背景
いすゞグループは、中期経営計画「ISUZU Transformation – Growth to 2030(IX)」において、グループの事業基盤のさらなる強化を通じて、2030年度に新車販売85万台以上、売上高5兆円以上(既存事業)、そして100万台のサプライチェーン構築を目指している。この実現に向けては、商品競争力の強化に加え、生産効率・生産能力の両面から国内車両生産体制を最適化することが重要な経営課題となっている。
また、いすゞグループは、ボルボ・グループの技術を活用し、いすゞとUDトラックスによる日本およびアジア市場向け大型トラックの共通プラットフォームの共同開発を進めている。

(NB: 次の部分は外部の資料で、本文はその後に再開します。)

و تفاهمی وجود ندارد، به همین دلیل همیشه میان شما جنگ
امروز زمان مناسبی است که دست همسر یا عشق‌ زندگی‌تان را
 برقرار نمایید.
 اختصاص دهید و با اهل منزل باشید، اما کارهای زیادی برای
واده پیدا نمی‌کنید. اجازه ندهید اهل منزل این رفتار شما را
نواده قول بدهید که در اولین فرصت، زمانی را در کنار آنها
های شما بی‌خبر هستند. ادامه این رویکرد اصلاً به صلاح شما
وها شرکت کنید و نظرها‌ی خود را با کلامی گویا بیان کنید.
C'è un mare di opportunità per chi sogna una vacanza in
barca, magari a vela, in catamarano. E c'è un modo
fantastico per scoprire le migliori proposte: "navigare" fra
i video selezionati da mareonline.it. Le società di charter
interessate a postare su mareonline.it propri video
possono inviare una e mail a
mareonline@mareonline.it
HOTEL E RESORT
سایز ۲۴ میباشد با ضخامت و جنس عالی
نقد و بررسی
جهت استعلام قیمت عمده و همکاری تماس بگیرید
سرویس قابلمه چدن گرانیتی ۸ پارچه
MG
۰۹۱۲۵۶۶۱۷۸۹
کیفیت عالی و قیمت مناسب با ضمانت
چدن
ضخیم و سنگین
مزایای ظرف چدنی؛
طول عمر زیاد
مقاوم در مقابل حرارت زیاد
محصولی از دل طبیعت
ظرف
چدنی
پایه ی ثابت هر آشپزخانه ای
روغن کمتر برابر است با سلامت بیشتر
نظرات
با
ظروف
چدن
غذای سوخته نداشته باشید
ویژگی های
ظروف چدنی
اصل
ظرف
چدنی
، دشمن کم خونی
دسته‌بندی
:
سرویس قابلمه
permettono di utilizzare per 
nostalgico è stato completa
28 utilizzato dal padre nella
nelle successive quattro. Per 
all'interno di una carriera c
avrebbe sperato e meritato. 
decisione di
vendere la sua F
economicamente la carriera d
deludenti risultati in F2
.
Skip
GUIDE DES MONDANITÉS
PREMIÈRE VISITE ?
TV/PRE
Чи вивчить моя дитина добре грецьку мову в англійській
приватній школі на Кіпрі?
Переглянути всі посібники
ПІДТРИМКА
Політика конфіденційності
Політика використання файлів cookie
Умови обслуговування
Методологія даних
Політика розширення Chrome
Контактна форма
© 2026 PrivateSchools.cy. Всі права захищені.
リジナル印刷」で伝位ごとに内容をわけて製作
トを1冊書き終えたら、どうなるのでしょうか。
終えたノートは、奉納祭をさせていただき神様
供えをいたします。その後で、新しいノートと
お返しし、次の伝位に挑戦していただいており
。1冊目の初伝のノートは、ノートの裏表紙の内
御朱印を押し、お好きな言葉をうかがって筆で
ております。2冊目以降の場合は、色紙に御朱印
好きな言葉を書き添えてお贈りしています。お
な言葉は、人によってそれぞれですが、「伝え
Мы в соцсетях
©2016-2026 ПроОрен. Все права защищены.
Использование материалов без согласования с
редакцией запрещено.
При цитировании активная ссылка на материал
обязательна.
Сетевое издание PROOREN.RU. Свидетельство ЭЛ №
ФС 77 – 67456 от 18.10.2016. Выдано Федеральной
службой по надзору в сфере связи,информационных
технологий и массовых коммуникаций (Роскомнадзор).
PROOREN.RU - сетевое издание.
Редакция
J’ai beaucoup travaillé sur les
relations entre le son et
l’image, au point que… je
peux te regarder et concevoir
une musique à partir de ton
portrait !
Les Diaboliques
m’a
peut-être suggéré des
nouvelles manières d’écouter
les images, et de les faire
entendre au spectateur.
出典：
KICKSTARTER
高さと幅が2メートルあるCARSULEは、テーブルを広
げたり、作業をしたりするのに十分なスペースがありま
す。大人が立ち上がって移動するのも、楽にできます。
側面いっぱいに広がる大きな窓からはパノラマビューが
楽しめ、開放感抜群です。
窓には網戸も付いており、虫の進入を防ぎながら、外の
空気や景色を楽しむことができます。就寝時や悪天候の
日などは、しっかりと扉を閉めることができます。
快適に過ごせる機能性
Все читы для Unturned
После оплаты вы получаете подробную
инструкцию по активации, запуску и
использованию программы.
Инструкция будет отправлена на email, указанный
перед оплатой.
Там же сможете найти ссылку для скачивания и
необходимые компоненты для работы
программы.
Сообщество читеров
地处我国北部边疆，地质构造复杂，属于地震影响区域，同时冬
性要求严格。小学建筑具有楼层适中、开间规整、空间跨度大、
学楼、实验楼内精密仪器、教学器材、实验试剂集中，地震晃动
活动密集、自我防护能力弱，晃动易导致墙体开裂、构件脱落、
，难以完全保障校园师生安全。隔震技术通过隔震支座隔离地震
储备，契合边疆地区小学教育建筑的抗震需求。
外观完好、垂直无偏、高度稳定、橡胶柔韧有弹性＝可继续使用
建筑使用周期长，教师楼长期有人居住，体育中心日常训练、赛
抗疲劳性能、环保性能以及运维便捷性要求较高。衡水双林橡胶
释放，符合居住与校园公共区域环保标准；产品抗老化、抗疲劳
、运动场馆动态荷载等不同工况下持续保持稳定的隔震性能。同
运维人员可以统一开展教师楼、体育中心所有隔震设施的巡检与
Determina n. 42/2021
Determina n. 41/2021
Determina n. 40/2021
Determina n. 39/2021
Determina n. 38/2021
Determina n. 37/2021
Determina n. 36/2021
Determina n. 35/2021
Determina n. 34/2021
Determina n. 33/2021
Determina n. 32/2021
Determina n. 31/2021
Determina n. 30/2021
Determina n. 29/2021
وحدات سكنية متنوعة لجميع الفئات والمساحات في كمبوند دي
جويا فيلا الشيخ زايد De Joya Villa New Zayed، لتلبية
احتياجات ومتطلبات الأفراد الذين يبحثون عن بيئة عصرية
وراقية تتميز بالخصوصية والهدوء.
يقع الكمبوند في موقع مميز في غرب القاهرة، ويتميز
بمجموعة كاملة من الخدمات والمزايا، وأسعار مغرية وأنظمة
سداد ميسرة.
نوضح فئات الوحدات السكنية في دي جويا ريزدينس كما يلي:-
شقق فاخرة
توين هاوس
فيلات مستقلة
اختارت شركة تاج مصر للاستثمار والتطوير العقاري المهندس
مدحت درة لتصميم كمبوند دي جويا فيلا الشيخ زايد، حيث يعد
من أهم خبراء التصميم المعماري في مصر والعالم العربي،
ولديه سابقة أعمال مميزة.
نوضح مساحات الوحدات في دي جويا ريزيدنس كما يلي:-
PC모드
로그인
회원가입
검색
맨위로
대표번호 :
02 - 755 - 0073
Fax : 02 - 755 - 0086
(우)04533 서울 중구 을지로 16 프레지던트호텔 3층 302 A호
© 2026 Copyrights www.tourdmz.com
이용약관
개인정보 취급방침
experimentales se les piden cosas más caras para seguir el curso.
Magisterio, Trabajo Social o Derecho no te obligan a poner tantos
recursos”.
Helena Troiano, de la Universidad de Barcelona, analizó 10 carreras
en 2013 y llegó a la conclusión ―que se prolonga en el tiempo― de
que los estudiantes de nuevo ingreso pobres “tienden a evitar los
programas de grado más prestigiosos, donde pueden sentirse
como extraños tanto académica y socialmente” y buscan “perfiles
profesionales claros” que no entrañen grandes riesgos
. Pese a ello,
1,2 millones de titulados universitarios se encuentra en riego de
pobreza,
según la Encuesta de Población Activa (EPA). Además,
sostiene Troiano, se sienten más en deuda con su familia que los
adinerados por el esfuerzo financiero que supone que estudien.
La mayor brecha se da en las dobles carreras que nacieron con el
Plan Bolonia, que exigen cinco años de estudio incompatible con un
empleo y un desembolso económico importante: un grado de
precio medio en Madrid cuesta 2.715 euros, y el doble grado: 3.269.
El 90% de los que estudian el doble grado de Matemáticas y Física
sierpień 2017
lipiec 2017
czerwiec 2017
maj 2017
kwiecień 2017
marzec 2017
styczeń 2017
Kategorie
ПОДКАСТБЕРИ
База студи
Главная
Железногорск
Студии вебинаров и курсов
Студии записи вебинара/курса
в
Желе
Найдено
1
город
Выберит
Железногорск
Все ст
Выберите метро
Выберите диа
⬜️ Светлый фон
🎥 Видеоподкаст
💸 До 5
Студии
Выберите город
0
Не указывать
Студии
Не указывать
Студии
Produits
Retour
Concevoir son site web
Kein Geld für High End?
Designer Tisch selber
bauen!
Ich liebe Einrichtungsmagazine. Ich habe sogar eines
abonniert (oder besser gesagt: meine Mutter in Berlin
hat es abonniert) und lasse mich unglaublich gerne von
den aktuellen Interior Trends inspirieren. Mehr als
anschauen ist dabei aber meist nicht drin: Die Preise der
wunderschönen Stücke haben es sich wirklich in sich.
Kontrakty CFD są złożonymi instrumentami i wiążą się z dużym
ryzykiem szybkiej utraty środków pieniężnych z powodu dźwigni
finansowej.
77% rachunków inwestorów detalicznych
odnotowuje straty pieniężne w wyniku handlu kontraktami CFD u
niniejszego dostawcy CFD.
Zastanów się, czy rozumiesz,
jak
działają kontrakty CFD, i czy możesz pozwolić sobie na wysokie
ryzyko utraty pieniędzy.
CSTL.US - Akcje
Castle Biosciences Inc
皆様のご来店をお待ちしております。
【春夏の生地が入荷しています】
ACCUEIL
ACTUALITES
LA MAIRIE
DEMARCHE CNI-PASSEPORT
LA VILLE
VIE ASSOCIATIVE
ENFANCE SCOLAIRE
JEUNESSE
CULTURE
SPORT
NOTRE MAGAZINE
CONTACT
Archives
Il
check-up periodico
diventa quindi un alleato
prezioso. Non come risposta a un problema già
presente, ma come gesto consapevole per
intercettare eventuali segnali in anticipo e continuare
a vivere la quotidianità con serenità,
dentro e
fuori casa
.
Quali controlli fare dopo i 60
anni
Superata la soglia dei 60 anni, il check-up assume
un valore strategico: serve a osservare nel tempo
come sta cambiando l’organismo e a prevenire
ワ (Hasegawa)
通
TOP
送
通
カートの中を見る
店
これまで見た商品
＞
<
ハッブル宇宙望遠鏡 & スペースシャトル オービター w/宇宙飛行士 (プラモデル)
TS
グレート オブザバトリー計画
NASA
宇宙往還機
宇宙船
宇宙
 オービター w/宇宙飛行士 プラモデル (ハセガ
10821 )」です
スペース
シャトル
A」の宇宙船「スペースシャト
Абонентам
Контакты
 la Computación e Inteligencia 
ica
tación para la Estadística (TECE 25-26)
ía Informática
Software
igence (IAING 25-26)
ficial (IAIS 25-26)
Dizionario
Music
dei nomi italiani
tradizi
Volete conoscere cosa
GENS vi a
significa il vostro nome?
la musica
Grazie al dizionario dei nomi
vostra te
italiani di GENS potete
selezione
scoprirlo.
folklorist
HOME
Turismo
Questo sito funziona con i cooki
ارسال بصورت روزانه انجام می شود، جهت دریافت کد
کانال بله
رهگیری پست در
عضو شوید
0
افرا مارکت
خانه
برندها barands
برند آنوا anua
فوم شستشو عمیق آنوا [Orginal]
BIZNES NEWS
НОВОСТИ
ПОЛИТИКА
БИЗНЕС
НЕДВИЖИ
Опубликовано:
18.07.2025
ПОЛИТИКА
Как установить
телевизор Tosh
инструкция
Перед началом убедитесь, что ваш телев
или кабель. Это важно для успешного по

こうした商品・技術戦略と整合させる形で、大型トラックについては、大型トラックの開発・生産実績を有するUDトラックス上尾工場に生産機能を集約することが、品質・コスト・供給安定性の観点から最適であると判断された。
| 藤沢工場 | 上尾工場※2 | |
|---|---|---|
| 社名 | いすゞ自動車株式会社 | UDトラックス株式会社 |
| 主な事業内容 | 小型・中型・大型トラックの開発・購買・生産 | 大型トラックの開発・購買・生産 |
| 従業員数 | 6,004人(2025年3月末時点) | 2,084人(2025年3月末時点) |
| 敷地面積 | 1,013,648㎡ | 419,723㎡ |
| 延べ床面積 | 660,503㎡ | 275,560㎡ |
| 住所 | 神奈川県藤沢市土棚8 | 埼玉県上尾市大字壱丁目1番地 |
概要
今回の生産拠点再編では、いすゞグループにおける生産の旗艦拠点として、大型トラックは上尾工場、中型・小型トラックは藤沢工場とそれぞれ位置づけ、両拠点の役割を明確化して強みを最大限に生かすことで、生産の効率化と生産能力の増強を同時に実現する。生産移管完了後、上尾工場では、いすゞとUDトラックスによる共通プラットフォームを採用した大型トラックの新商品が生産されていく計画とされる。
| 投資総額 | 約400億円 |
|---|---|
| 着工時期 | 2026年6月 |
| 稼働開始時期 | 2028年(計画) |
| 生産車両 | いすゞとUDトラックスによる日本およびアジア市場向け大型トラック |
| 生産能力 | 約2.5万台/年 |
| 稼働体制 | 現在の1直から2直へ変更 |
| 主な設備投資 | 新塗装工場の建設および工場近代化 |

今後
いすゞグループは、車両生産を担う国内2拠点の最適配置を通じて、大型・中型・小型トラックそれぞれの競争力を最大化し、安定供給体制の強化とコスト競争力の向上を図っていく。